If not the pharmaceutical industry, then who might take the lead to promote biomarker-driven therapeutics? Clearly significant investment in discovery as well as clinical trial validation would be required.
Economics have not rewarded participants in the diagnostic industry for making the investment necessary to advance such innovations. High volume at low cost continues to be the overriding operating philosophy of the industry. The few companies that have made the pharmaceutical-size investments to bring diagnostic advances to market have been unable to recapture that investment.
The managed-care industry could drive implementation as it looks for additional opportunities to control costs. Certainly the largest of these firms would have the economic clout to push change. Yet, as long as their policy holders continue to shoulder cost increases, managed care’s motivation to move aggressively seems uncertain.
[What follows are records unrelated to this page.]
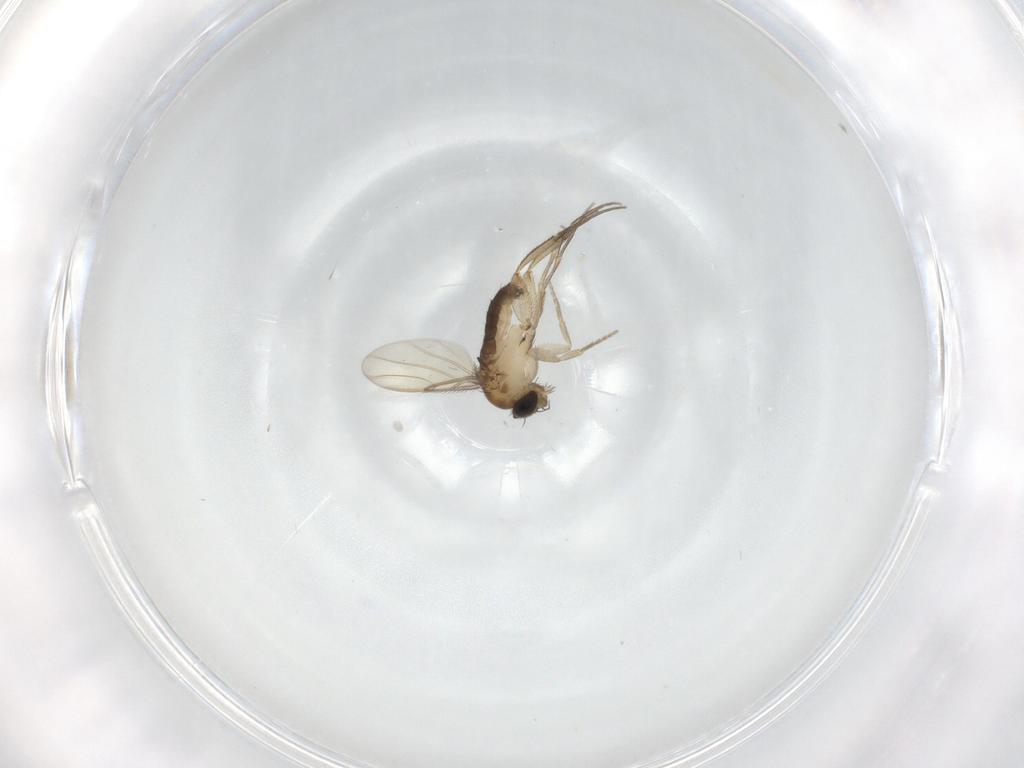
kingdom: Animalia
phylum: Arthropoda
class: Insecta
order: Diptera
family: Phoridae
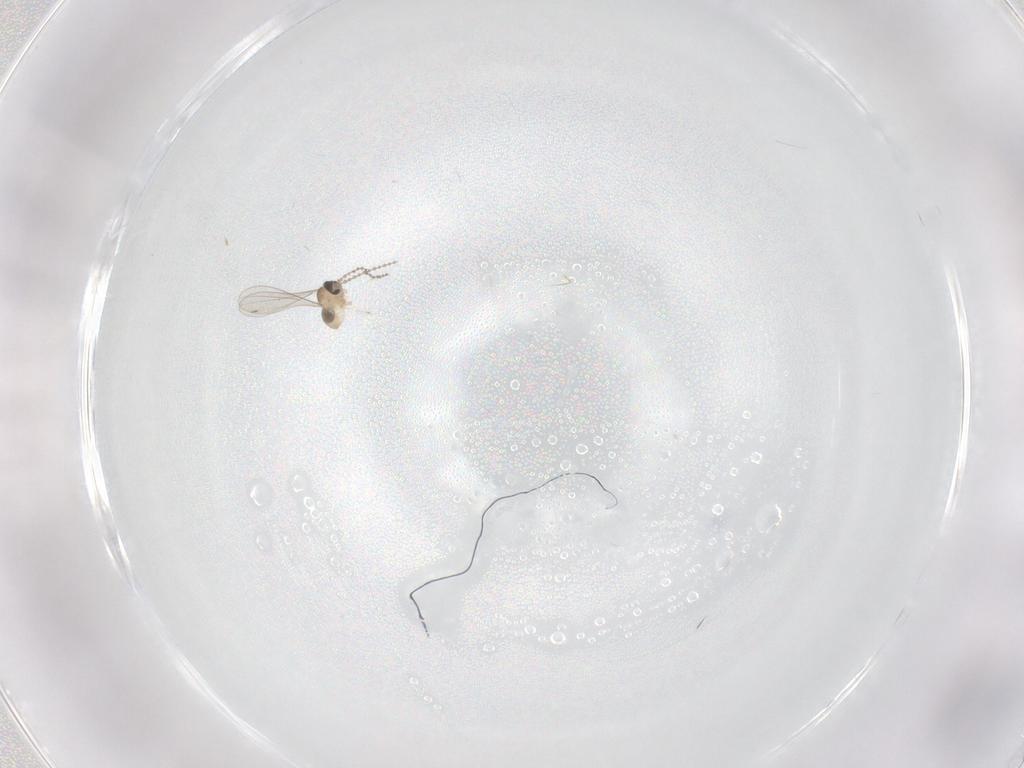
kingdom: Animalia
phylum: Arthropoda
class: Insecta
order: Diptera
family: Cecidomyiidae
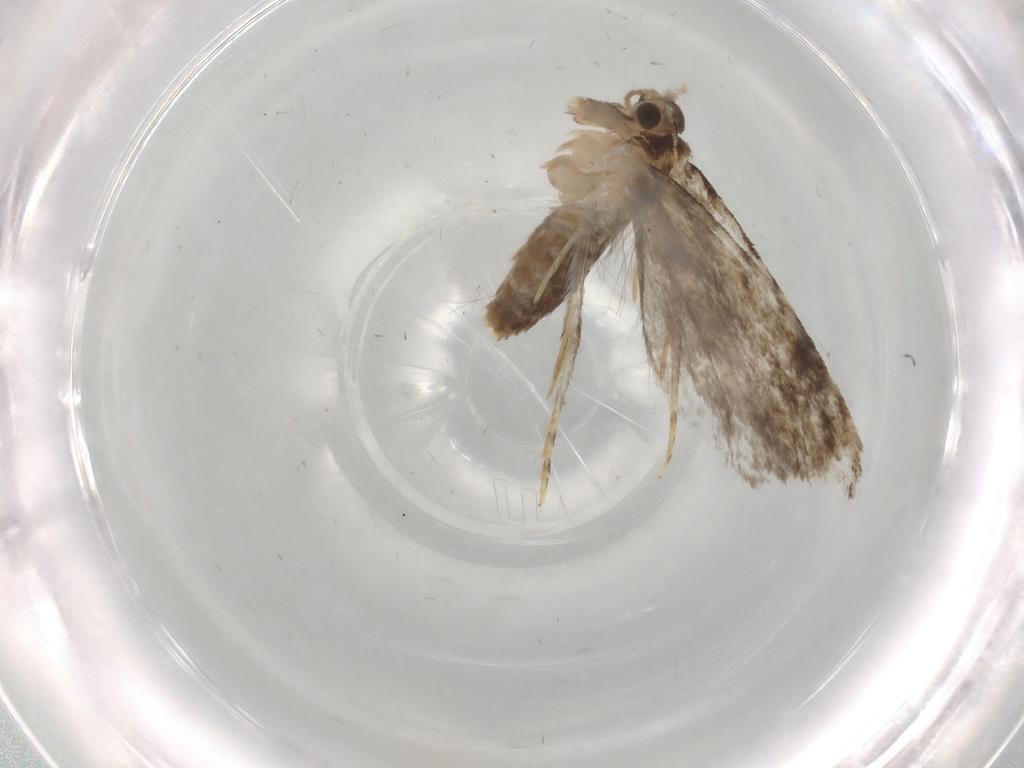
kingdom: Animalia
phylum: Arthropoda
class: Insecta
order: Lepidoptera
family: Tineidae
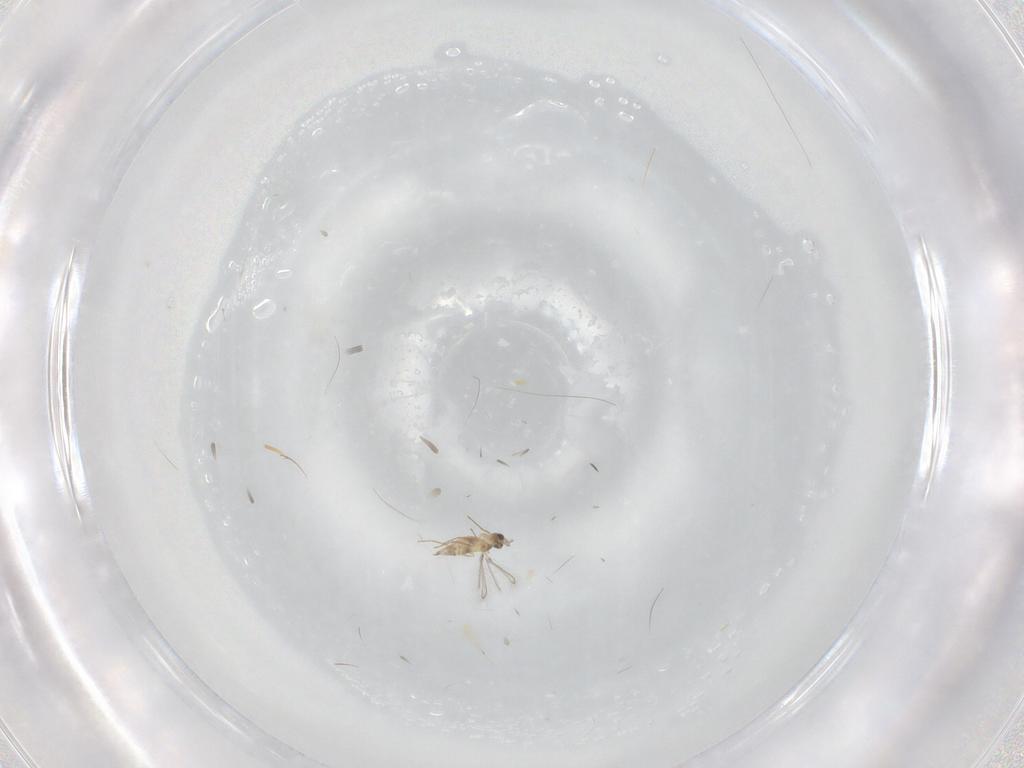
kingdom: Animalia
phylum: Arthropoda
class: Insecta
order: Hymenoptera
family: Mymaridae
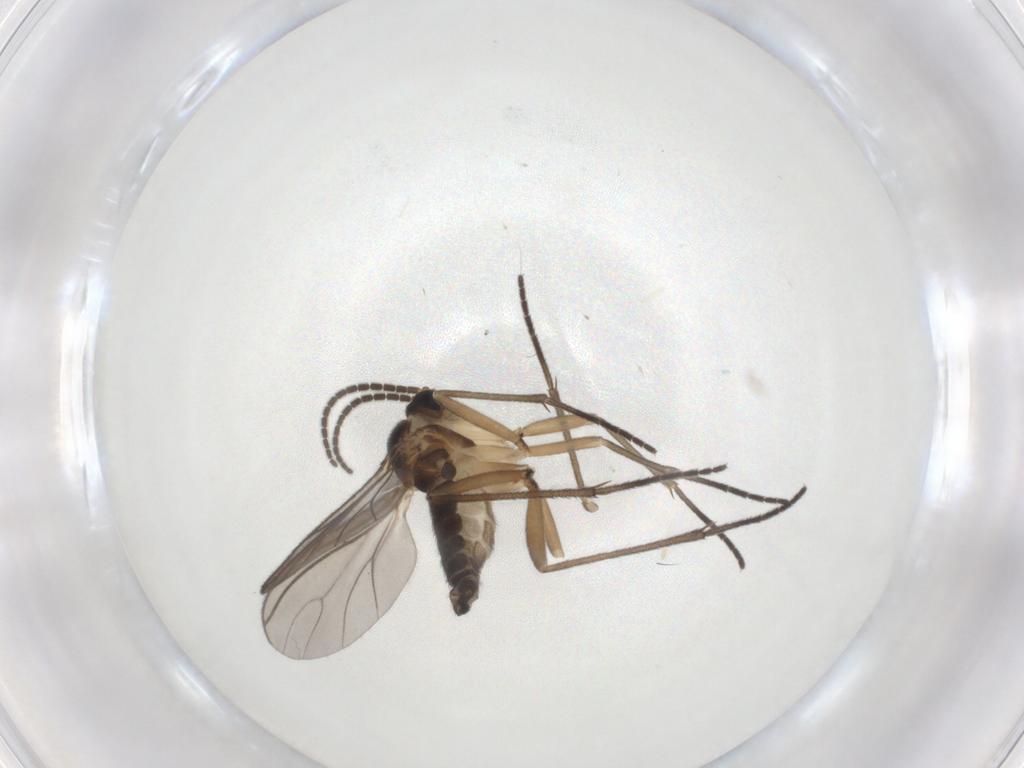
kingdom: Animalia
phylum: Arthropoda
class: Insecta
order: Diptera
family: Sciaridae
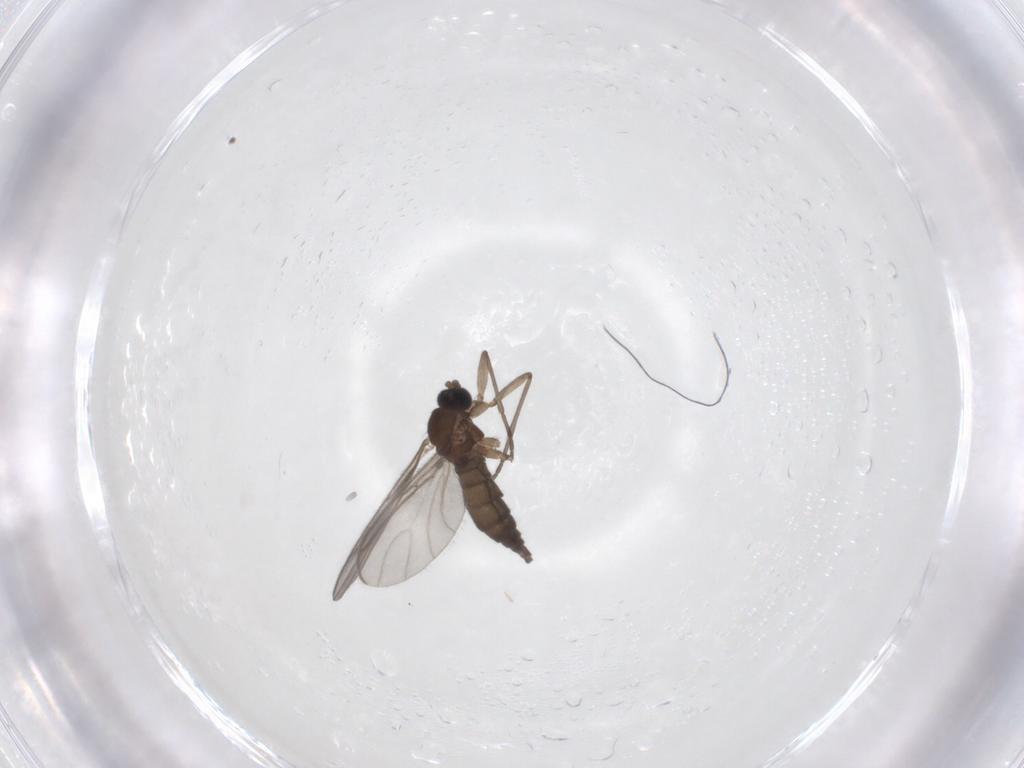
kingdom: Animalia
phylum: Arthropoda
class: Insecta
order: Diptera
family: Sciaridae
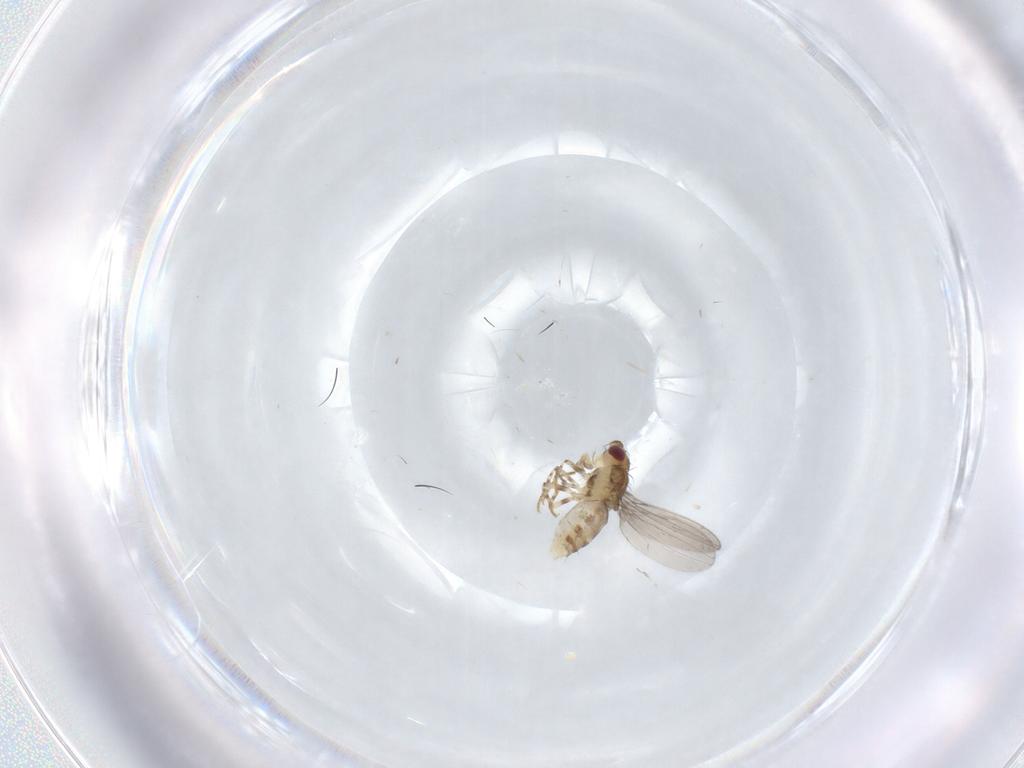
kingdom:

Perhaps, though, it will be the pharmaceutical industry itself that ultimately become the champion of biomarker-linked medicine. While response-based patient segmentation would likely result in fewer prescriptions, it is unclear whether this would translate into less revenue. The pharmaco-economic case for reduced system-wide costs may likely support significant price increases. At the same time, the costs to bring new drugs to market would likely be substantially reduced. Clinical trials would be much more targeted toward specific patient populations. Marketing costs would also be dramatically reduced, as sales calls and ad campaigns become secondary to objective scientific criteria.
Likely, it will be the recognition of benefits such as these that will provide the impetus to overcome the sector’s initial aversion. And with it, the industry just might find a new rudder to guide its future course.